→ **DATA SECTION**

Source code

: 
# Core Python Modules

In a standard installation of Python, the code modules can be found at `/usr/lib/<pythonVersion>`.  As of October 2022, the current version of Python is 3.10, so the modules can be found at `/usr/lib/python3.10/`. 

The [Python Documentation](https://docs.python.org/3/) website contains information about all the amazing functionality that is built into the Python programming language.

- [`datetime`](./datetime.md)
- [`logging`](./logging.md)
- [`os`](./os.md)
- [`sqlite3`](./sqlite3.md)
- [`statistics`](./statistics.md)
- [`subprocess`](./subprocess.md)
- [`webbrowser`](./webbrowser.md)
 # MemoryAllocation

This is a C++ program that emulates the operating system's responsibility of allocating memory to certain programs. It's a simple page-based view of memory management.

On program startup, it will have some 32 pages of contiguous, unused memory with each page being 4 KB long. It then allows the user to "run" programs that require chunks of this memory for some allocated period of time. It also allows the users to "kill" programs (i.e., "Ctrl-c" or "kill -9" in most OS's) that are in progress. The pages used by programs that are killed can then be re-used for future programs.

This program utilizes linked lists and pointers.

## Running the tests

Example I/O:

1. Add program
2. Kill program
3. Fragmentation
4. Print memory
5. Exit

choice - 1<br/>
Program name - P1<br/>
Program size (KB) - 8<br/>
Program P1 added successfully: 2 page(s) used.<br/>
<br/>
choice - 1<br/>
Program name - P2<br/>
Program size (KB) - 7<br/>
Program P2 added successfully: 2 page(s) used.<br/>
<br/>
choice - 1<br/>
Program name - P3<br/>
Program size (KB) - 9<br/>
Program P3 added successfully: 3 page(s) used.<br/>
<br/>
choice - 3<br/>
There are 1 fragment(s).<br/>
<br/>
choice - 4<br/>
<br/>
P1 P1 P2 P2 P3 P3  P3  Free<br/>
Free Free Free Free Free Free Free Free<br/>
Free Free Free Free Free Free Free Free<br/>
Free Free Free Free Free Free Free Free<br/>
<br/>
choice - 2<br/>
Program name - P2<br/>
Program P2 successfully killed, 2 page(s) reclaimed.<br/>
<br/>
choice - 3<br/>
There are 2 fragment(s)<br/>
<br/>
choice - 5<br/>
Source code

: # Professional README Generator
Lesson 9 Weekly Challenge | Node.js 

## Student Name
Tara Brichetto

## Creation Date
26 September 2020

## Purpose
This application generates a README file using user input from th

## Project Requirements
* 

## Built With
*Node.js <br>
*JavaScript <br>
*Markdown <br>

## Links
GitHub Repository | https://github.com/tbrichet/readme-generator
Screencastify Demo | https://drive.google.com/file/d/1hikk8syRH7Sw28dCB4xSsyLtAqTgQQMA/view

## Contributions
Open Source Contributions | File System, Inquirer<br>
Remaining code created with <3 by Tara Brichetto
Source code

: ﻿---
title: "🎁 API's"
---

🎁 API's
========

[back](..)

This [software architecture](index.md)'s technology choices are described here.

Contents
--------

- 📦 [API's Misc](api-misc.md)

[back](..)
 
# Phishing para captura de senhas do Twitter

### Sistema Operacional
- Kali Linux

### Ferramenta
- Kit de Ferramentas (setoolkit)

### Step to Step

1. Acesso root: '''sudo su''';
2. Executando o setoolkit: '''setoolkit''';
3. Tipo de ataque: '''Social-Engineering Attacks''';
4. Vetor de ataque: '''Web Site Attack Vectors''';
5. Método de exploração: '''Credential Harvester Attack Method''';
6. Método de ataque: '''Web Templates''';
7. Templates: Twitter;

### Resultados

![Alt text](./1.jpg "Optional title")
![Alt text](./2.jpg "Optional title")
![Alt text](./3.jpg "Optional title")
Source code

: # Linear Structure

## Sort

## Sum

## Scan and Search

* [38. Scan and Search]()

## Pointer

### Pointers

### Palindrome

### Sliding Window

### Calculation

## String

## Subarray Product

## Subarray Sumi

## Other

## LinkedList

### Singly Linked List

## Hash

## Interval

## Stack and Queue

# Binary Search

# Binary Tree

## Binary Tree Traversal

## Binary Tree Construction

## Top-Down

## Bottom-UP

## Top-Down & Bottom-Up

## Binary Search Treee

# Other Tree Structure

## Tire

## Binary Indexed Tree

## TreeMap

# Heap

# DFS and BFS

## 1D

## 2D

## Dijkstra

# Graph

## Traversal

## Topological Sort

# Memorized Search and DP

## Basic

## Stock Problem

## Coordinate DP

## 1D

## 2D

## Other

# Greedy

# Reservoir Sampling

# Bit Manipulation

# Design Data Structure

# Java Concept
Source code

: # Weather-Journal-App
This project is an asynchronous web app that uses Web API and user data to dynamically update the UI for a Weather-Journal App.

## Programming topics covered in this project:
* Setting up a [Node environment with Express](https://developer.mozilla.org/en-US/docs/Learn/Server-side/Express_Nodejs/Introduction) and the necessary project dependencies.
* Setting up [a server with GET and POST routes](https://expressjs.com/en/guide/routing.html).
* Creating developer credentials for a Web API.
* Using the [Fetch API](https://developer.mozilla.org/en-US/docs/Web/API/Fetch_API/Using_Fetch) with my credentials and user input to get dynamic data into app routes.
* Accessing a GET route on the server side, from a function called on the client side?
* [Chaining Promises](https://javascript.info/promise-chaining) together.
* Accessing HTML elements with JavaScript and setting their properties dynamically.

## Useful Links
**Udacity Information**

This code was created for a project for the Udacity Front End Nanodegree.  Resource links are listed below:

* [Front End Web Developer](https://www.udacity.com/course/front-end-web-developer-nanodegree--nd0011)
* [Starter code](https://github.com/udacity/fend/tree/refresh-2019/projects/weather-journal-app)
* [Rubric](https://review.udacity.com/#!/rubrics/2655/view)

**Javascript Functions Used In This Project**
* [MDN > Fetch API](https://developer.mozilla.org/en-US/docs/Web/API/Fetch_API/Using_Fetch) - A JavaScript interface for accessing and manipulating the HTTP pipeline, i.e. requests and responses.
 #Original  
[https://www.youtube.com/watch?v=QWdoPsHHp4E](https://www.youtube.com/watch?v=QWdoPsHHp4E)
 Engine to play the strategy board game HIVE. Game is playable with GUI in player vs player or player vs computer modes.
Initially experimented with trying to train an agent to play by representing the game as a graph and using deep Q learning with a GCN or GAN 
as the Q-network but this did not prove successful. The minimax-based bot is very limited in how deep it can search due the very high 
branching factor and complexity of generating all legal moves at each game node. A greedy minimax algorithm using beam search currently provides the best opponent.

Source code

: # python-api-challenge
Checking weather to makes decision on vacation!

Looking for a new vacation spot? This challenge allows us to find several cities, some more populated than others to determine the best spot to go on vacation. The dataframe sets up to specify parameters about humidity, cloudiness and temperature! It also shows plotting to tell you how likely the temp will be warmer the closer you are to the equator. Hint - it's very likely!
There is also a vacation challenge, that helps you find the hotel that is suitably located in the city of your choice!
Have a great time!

→ **THE PROBLEM**
Select every line of the listing that contains the string "text", matching case exactly.

→ **ANSWER SPACE**
![Alt text](./1.jpg "Optional title")
![Alt text](./2.jpg "Optional title")
![Alt text](./3.jpg "Optional title")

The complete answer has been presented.